Dika mengangkat alis sebelahnya. "Jadi..., aku harus bagaimana, apa itu adalah aib di dunia ini kalau tak bisa menggunakan sihir ?" tanyanya dengan nada meremehkan.
Arc menggeleng-gelengkan kepalanya. "Tidak. Bukan begitu, orang-orang di dunia ini tak sepenuhnya bisa menggunakan sihir. Perbandingannya hampir sebagian lebih sedikit orang-orang di dunia ini bisa tak menggunakan sihir." ucapnya sambil berdiri dari duduknya.
"Tak bisa menggunakan sihir bukan berarti menjadi halangan orang-orang untuk berhenti maju, karena masih ada banyak pilihan untuk terus maju dalam mencapai tujuan." tambahnya sambil melangkah maju mendekati remaja itu.
Dika tersenyum senang mendengarnya, bukan karena di dunia ini masih banyak yang tak bisa menggunakan sihir seperti dirinya, melainkan cara hidup mereka yang tak berhenti untuk menyerah, karena benar apa yang dikatakan Arc barusan, ada banyak pilihan untuk terus maju dalam menjalani kehidupan.
Arc pun menepuk dahinya. "Astaga, aku melupakan satu hal."
"Apa itu ?" sahut Dika.
"Sebenarnya untuk masuk ke akademi tak harus bisa menggunakan sihir. Karena di tempat itu memiliki 2 jurusan, jurusan ilmu sihir dan jurusan ilmu bela diri." jawab Arc.
Mendengar itu, sudut bibir kanan Dika berkedut. "Kalau begitu, kenapa aku dipaksa belajar ilmu sihir ?!?!" tanyanya dengan perasaan kesal.
Arc menggaruk-garuk kepalanya yang gatal. "Hehehe, aku lupa, secara aku adalah seorang penyihir, jadi aku tak kepikiran untuk mengatakannya."
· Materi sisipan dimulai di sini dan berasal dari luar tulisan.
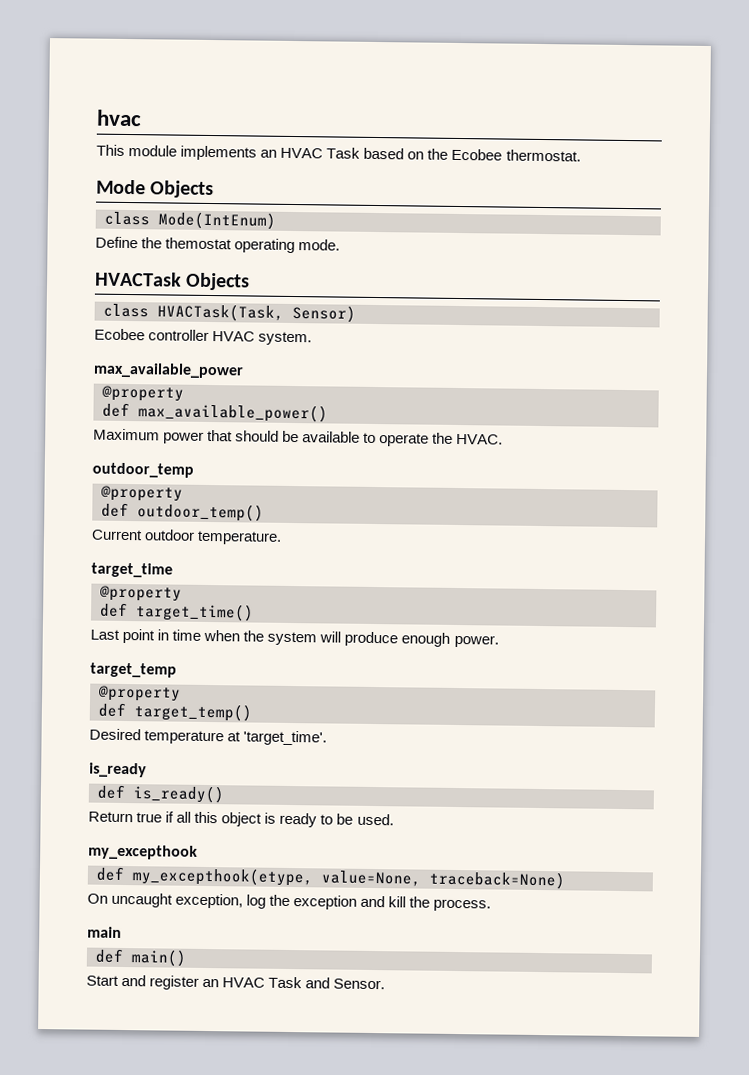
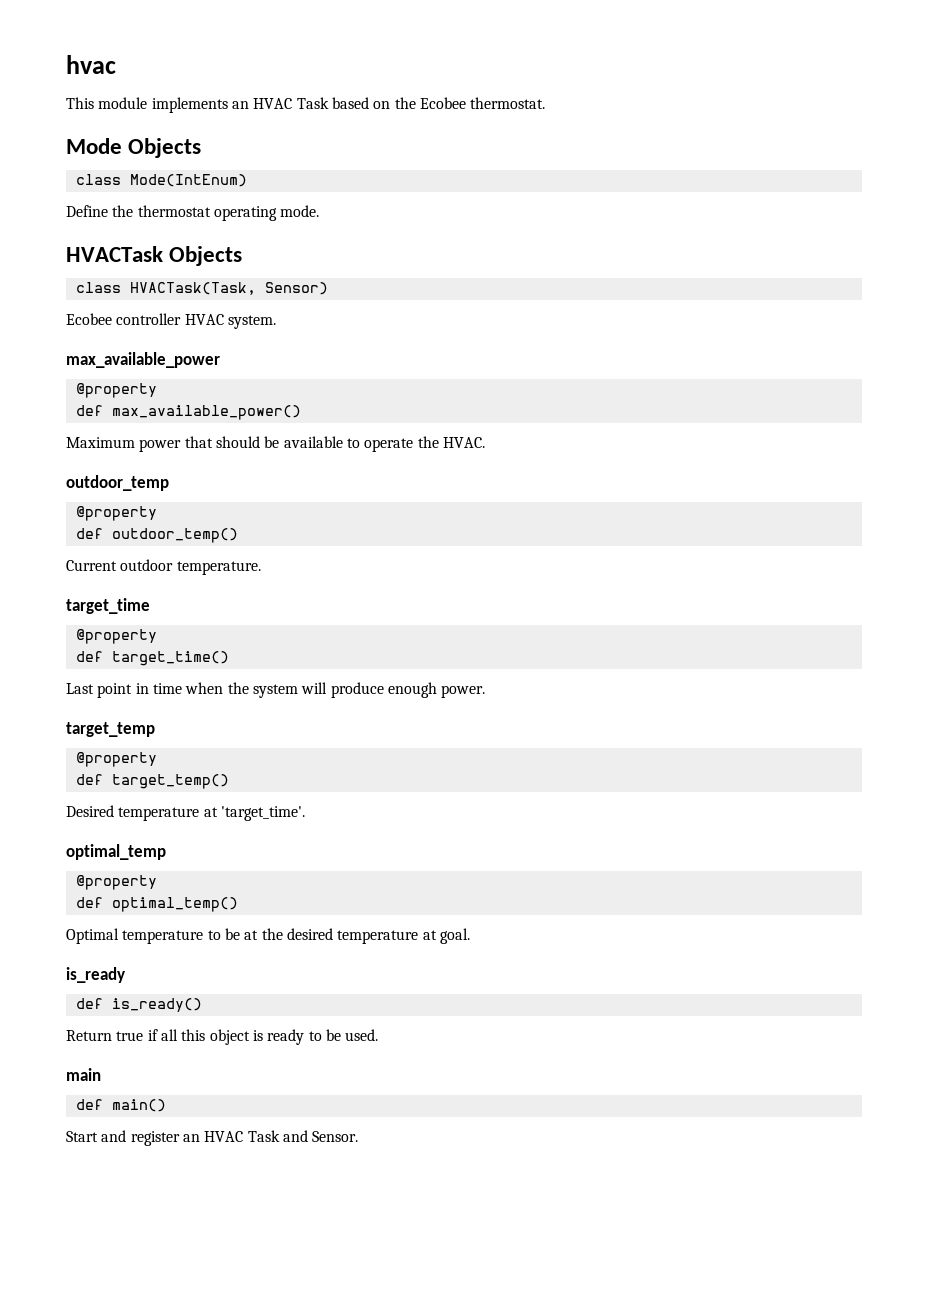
[165,237,233,250] themostat -> [137,205,211,217] thermostat
(328, 738) none -> [66,844,166,860] [75,875,157,890] [75,897,238,912] [66,928,470,944] // optimal_temp // @property // def optimal_temp() // Optimal temperature to be at the desired temperature at goal.
[88,844,198,860] [96,866,565,890] [87,892,492,912] // my_excepthook // def my_excepthook(etype, value=None, traceback=None) // On uncaught exception, log the exception and kill the process. -> (379, 1035) none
Mendengar jawaban Arc, sudut bibir kanannya Dika berkedut. Alasan macam apa itu, bilang saja kalau dirinya terlalu terobsesi dengan ilmu sihir, itulah kata-kata yang di kepala remaja itu. Ingin sekali menghajarnya, tapi Dika urungkan, karena Arc adalah orang tua dan pandai menggunakan sihir, bisa-bisa dirinya dibuat babak belur atau kena hukum karma.